La détention d’Evan Gershkovich relève de la prise d’otage institutionnelle 

Plus de 24 heures après son placement en détention provisoire, les autorités russes, qui affirmaient avoir pris le journaliste du Wall Street Journal “la main dans le sac”, n’ont pas été en mesure de communiquer le moindre élément. Son placement en détention a été ordonné au mépris des droits de la défense, ce qui prouve la mauvaise foi des autorités russes.

Le dossier judiciaire de Evan Gershkovich fait l’objet d’un traitement arbitraire évident. Transféré à Moscou après que le FSB avait confirmé son arrestation pour espionnage, il est resté coupé du monde, et privé des droits de la défense. Impossible pour son avocat, Daniil Berman, d’accéder à la salle du tribunal Lefortovo de Moscou, alors que la décision était prise de le placer en détention provisoire. Les médias qui étaient venus couvrir l’évènement ont également refoulés du bâtiment sans explications. 

D’après le journal indépendant Mediazona Evan Gershkovich se serait rendu à Nijny Tagil, ville industrielle où se trouve la grande usine militaire d’Uralvagonzavod, un site historique et mythique de la seconde guerre mondiale qui produit depuis les années 90 des tanks Т-90. Le FSB lui reproche officiellement d’avoir cherché à recueillir des informations classées “secret d’État” dans des usines du complexe militaro-industriel russe. Serait-ce le cas que cela ne caractérise en aucun cas l’espionnage. 

Le porte-parole du Kremlin, Dmitry Peskov, assure que le journaliste a été pris en flagrant délit, “la main dans le sac”. Pour autant, aucune preuve tangible de la culpabilité du journaliste, accrédité depuis plusieurs années en Russie, n’a jusqu’ici été présentée. 

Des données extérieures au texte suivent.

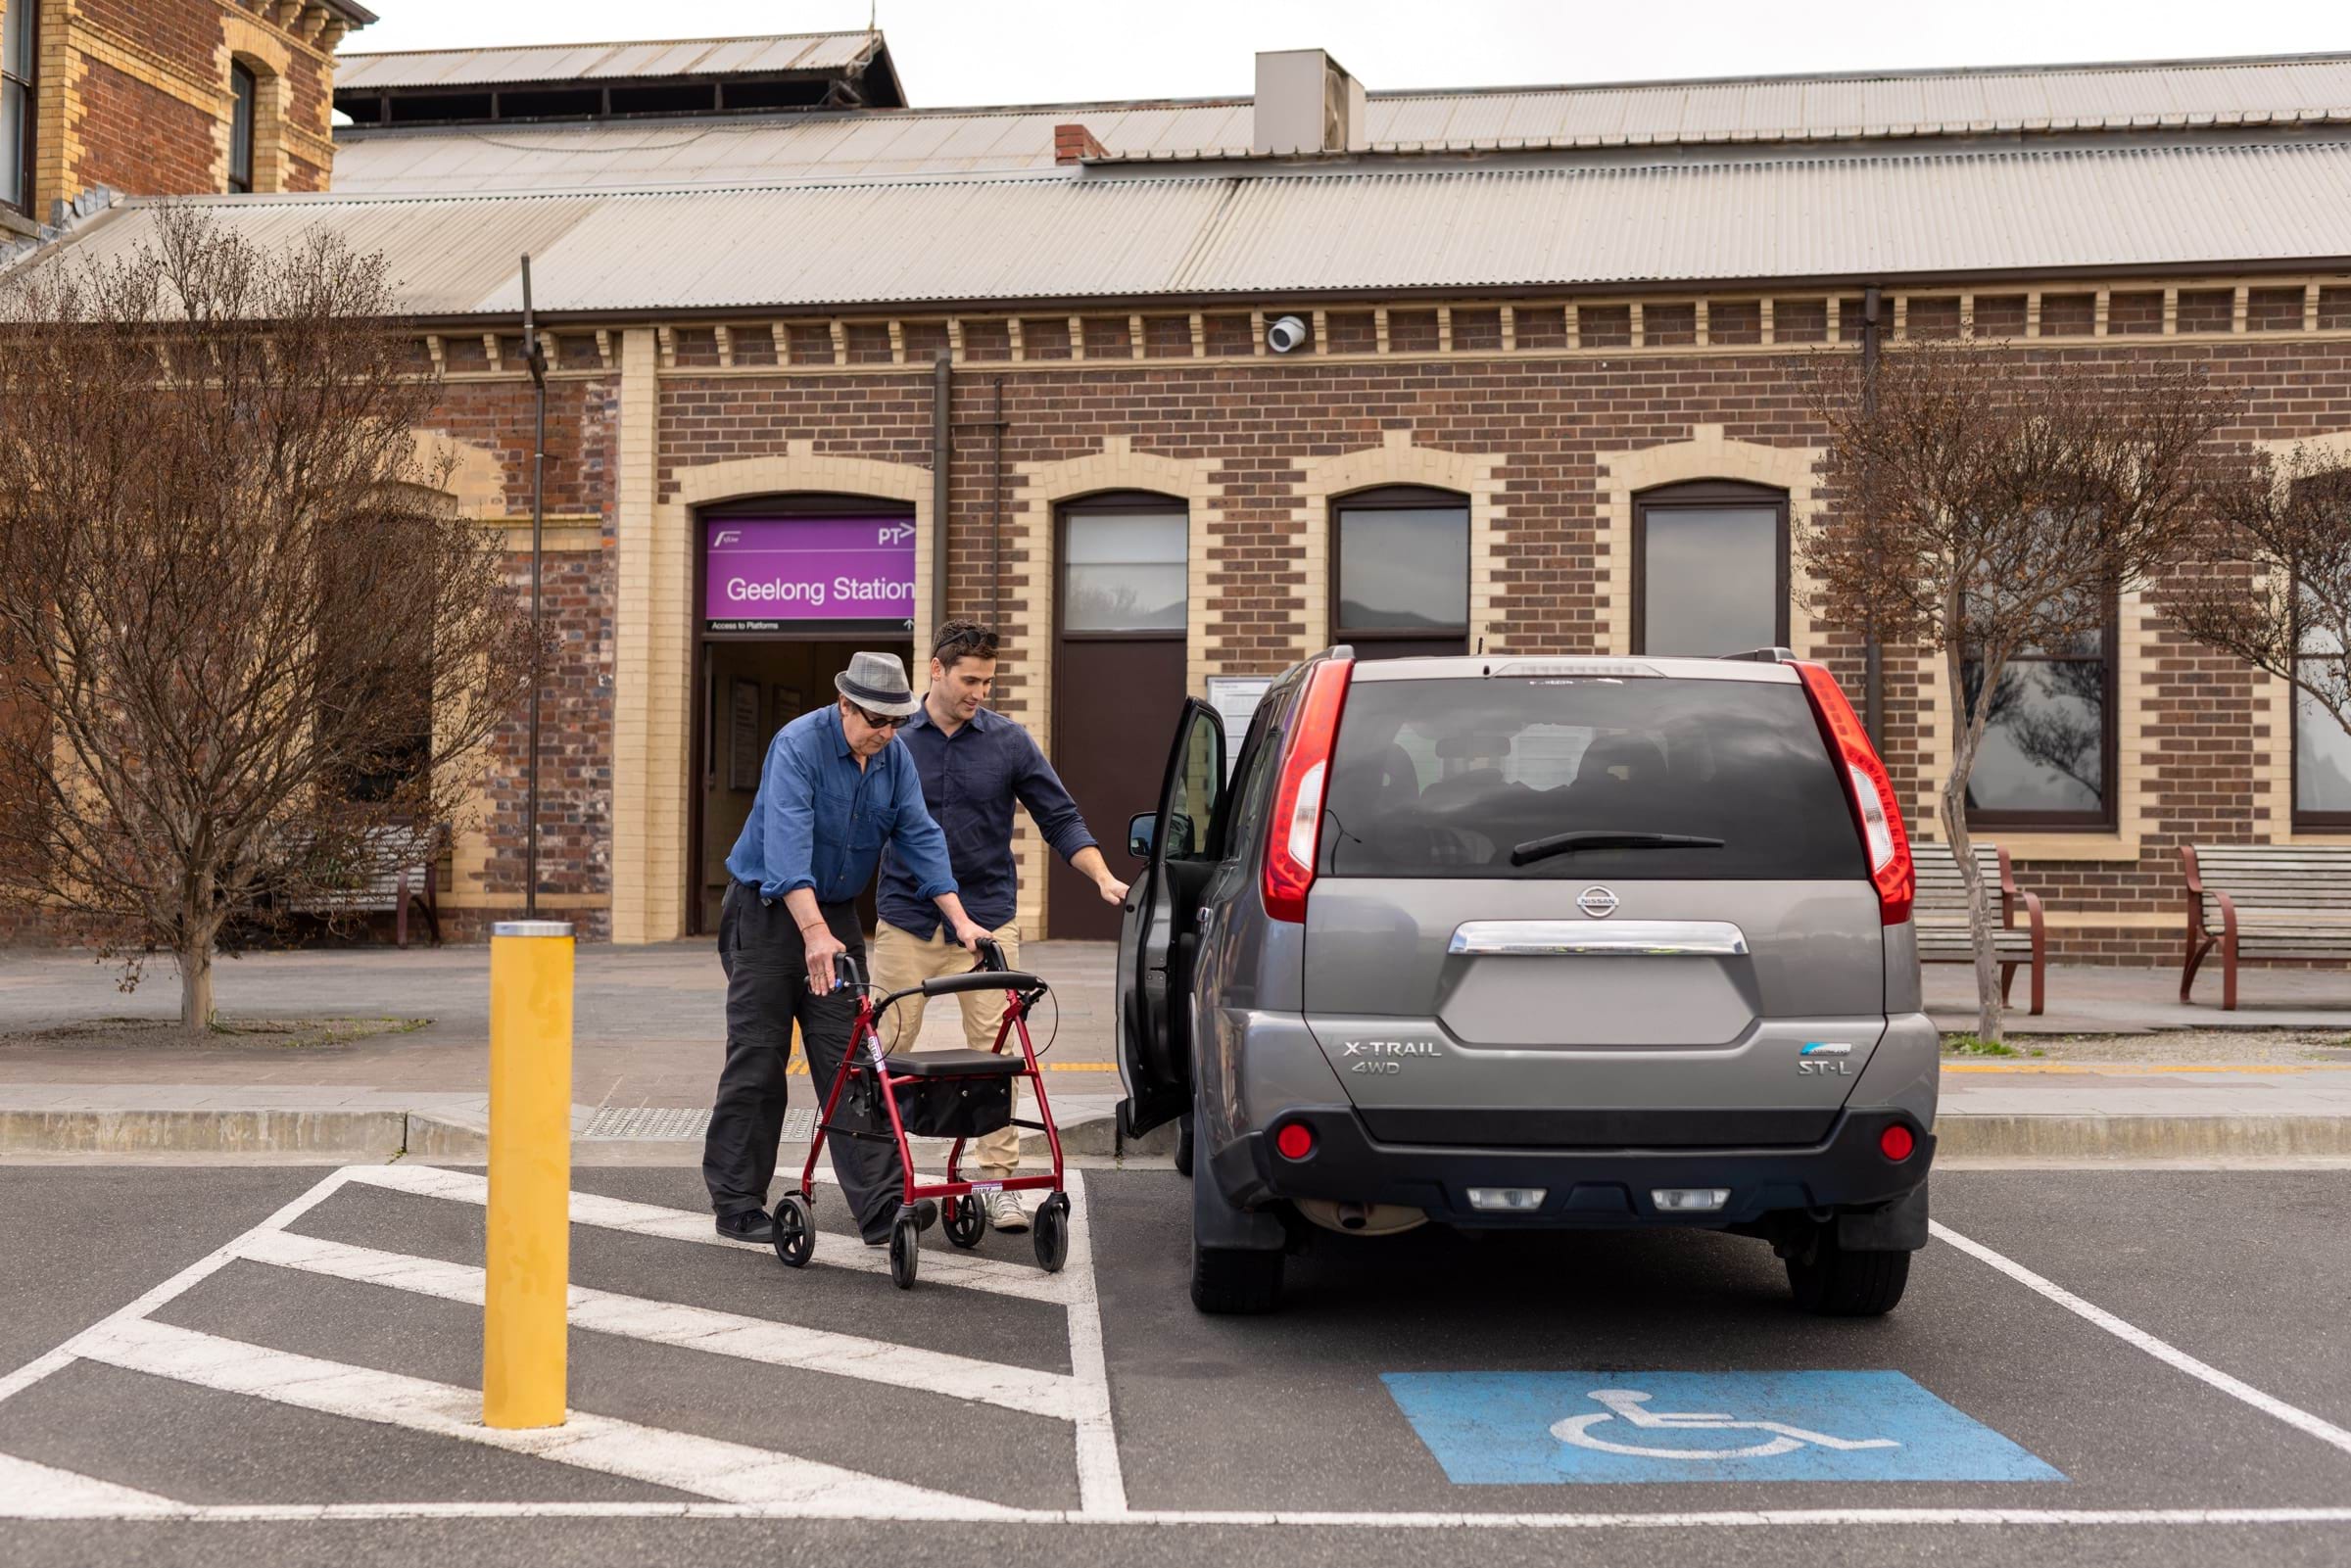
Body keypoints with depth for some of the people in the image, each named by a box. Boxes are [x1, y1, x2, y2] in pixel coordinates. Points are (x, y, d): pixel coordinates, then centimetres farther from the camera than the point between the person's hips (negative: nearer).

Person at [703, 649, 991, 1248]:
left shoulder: (894, 758, 0)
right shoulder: (798, 745, -20)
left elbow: (919, 838, 1)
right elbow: (786, 842, -31)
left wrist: (960, 920, -9)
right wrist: (814, 934, -41)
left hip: (836, 915, 6)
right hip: (767, 911, -5)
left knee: (850, 1059, -1)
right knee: (756, 1060, -1)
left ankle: (881, 1206, -6)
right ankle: (737, 1204, 8)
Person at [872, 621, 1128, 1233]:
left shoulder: (1009, 741, 3)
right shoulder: (895, 742, 3)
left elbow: (1059, 819, 5)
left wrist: (1102, 877, -9)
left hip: (987, 922, 0)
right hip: (906, 922, 0)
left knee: (996, 1051, -2)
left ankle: (998, 1181, 6)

“La détention d’Evan Gershkovich relève manifestement de la prise d’otage institutionnelle. Les autorités russes font preuve d’une mauvaise foi caractérisée, sinon elles respecteraient les droits de la défense. Nous savons que ce régime est créatif en matière de manipulations, notamment envers les journalistes.

Christophe Deloire
Secrétaire général de RSF

Les tensions croissantes entre la Russie et les États-Unis ne sont certainement pas étrangères à cette arrestation. De nombreux experts estiment que les autorités russes voient en Evan Gershkovich une potentielle monnaie d’échange pour négocier la libération d’espions russes. Il pourrait s’agir de Sergueï Tcherkassov, agent russe récemment inculpé aux États-Unis, qui avait notamment tenté d’infiltrer la Cour pénale internationale (CPI) l’été dernier. Ce mécanisme d’échange avait permis la libération de Nick Daniloff, dernier journaliste américain détenu à Moscou pour espionnage. C’était en 1986, dans les heures les plus glaciales de la guerre froide.